Nonostante il triste epilogo della sua storia, Semmelweis è considerato non solo il padre dell’igiene delle mani, ma il suo operato è diventato anche un modello di strategie per prevenire le infezioni e le epidemie da malattie infettive. In effetti, nonostante qualche decennio dopo la sua scomparsa le intuizioni fossero state finalmente riconosciute dalla comunità scientifica, le pratiche di igiene delle mani promosse dal medico ungherese non sono state adottate in maniera sistematica nelle strutture sanitarie da subito, ma solo a partire dagli anni Ottanta del Novecento (a causa di focolai di origine alimentare e infezioni associate all’assistenza ospedaliera), quando le principali istituzioni sanitarie hanno identificato l’igiene delle mani come un modo importante per prevenire la diffusione delle infezioni, pubblicando le prime linee guida per l’igiene delle mani in ambito sanitario.

L’igiene delle mani, infatti, è la misura principale per prevenire le infezioni ospedaliere e scongiurare l’insorgenza di resistenza microbica, che rappresentano due delle principali minacce alla salute della popolazione generale.
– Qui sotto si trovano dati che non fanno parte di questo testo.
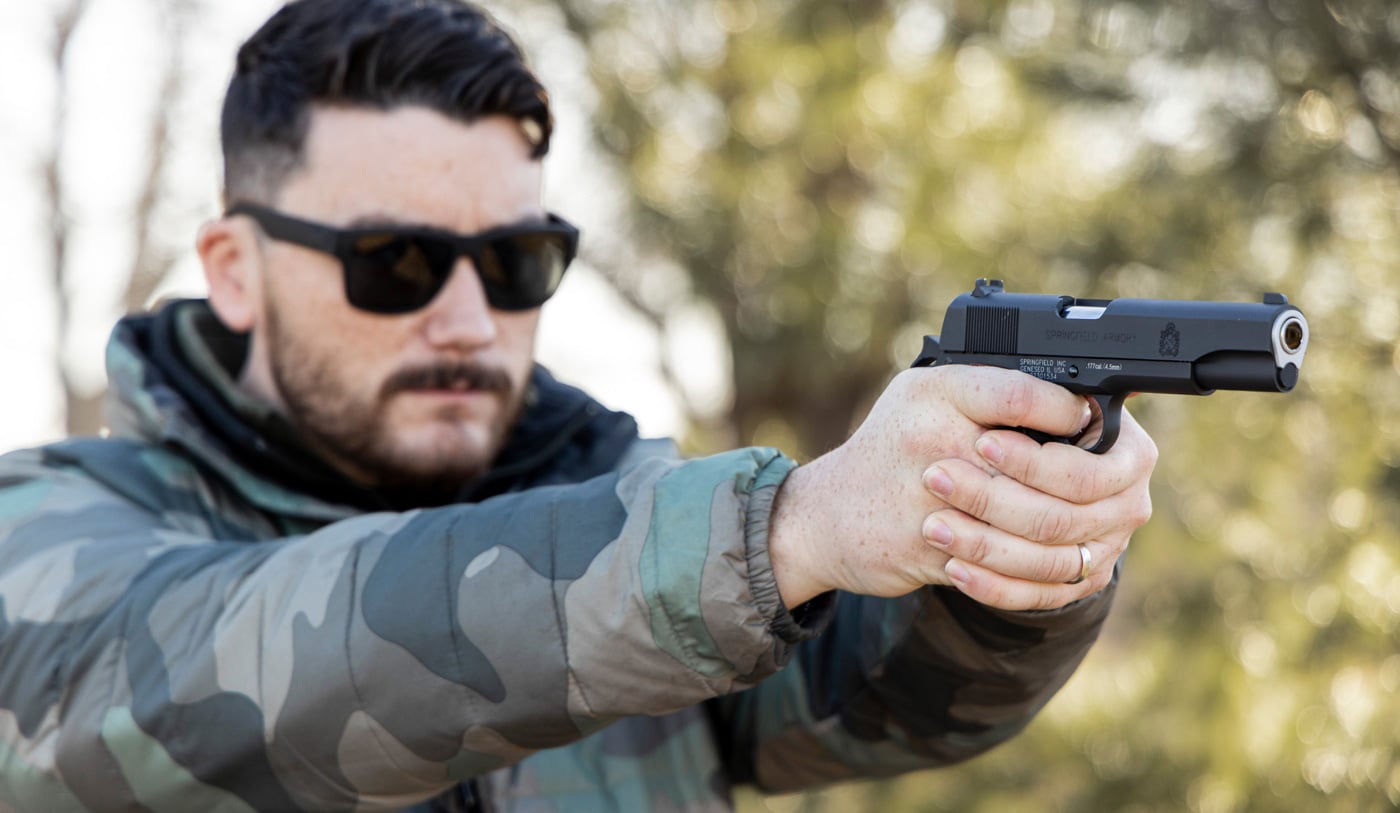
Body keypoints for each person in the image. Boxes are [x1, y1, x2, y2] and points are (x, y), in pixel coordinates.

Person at [0, 0, 1157, 810]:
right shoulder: (48, 542)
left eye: (513, 262)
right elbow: (232, 674)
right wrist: (783, 528)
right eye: (394, 263)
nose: (464, 317)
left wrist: (1013, 549)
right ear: (233, 269)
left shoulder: (611, 502)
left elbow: (878, 707)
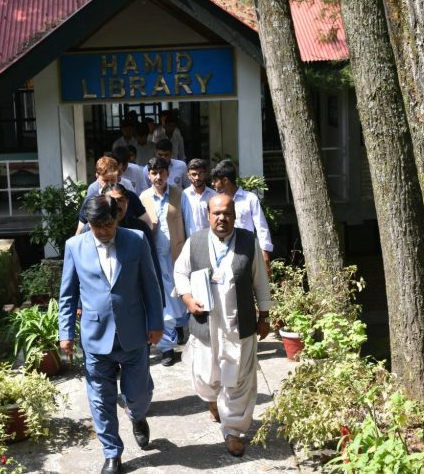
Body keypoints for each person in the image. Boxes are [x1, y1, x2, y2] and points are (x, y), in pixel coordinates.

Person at [59, 195, 164, 474]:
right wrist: (65, 332)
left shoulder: (136, 240)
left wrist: (156, 323)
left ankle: (137, 415)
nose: (104, 231)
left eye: (108, 225)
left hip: (134, 333)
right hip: (95, 336)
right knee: (100, 400)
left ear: (117, 218)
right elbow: (67, 295)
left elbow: (151, 285)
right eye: (97, 226)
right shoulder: (74, 246)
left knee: (138, 394)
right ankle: (112, 453)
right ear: (89, 223)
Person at [173, 193, 274, 457]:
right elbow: (180, 273)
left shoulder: (248, 242)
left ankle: (233, 430)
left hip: (238, 325)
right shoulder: (195, 242)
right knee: (206, 376)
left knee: (239, 379)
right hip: (206, 323)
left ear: (234, 216)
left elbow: (260, 281)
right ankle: (212, 399)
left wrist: (264, 316)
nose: (222, 218)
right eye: (216, 213)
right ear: (208, 216)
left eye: (227, 213)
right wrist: (187, 298)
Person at [139, 157, 192, 366]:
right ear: (148, 175)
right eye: (154, 173)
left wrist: (193, 251)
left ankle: (182, 332)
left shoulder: (180, 194)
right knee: (163, 301)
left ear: (168, 174)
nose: (158, 177)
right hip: (154, 258)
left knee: (182, 295)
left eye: (161, 172)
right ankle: (167, 348)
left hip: (178, 256)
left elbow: (190, 224)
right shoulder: (143, 197)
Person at [210, 160, 273, 270]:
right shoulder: (215, 201)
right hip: (223, 251)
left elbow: (261, 227)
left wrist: (265, 253)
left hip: (247, 251)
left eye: (215, 180)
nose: (212, 184)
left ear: (225, 180)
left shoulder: (250, 198)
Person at [76, 156, 151, 235]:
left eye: (113, 180)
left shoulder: (130, 196)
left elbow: (148, 223)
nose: (109, 184)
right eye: (105, 180)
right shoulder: (91, 199)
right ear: (97, 176)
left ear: (118, 177)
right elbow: (80, 231)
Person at [182, 158, 216, 235]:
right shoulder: (183, 195)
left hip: (209, 239)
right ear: (188, 175)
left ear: (205, 174)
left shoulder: (214, 196)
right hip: (190, 239)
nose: (197, 178)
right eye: (194, 174)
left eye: (200, 174)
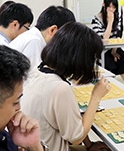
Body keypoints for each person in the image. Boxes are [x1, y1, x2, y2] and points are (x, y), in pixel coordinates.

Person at [21, 22, 111, 151]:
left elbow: (68, 122)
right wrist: (96, 97)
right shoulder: (59, 88)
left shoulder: (37, 70)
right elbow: (76, 137)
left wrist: (89, 145)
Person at [0, 45, 46, 151]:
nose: (19, 108)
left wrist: (34, 146)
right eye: (15, 102)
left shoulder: (6, 135)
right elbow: (76, 136)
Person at [9, 5, 76, 70]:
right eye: (65, 36)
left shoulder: (32, 37)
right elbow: (33, 78)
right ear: (53, 30)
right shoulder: (34, 41)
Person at [91, 0, 124, 89]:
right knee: (109, 61)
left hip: (113, 48)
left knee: (120, 57)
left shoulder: (118, 18)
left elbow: (117, 36)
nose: (111, 10)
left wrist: (114, 50)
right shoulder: (96, 19)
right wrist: (110, 22)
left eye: (113, 7)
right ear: (103, 5)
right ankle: (105, 86)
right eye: (109, 7)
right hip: (100, 49)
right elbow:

L’importanza di lavarsi le mani, però, non è limitata solamente all’ambito ospedaliero: durante una pandemia come quella di Covid-19, infatti, abbiamo imparato che uno dei modi più economici, facili, ma più importanti per prevenire la diffusione di un virus è, innanzitutto, lavarsi spesso le mani con acqua e sapone o con soluzioni igienizzanti, proprio come ha dimostrato Semmelweis più di un secolo e mezzo fa.

Fonti:
  • Kadar N, Romero R, Papp Z. Ignác Semmelweis: the "Savior of Mothers": On the 200th anniversary of his birth. Am J Obstet Gynecol. 2018 Dec;219(6):519-522. doi: 10.1016/j.ajog.2018.10.036. PMID: 30471890; PMCID: PMC6333090.
  • Kadar N. Rediscovering Ignác Philipp Semmelweis (1818-1865). Am J Obstet Gynecol. 2019 Jan;220(1):26-39. doi: 10.1016/j.ajog.2018.11.1084. Epub 2018 Nov 13. PMID: 30444981.
  • Gupta VK, Saini C, Oberoi M, Kalra G, Nasir MI. Semmelweis Reflex: An Age-Old Prejudice. World Neurosurg. 2020 Apr;136:e119-e125. doi: 10.1016/j.wneu.2019.12.012. Epub 2019 Dec 16. PMID: 31837492.
  • Martini M, Lippi D. SARS-CoV-2 (COVID-19) and the Teaching of Ignaz Semmelweis and Florence Nightingale: a Lesson of Public Health from History, after the "Introduction of Handwashing" (1847). J Prev Med Hyg. 2021 Sep 15;62(3):E621-E624. doi: 10.15167/2421-4248/jpmh2021.62.3.2161. PMID: 34909488; PMCID: PMC8639136.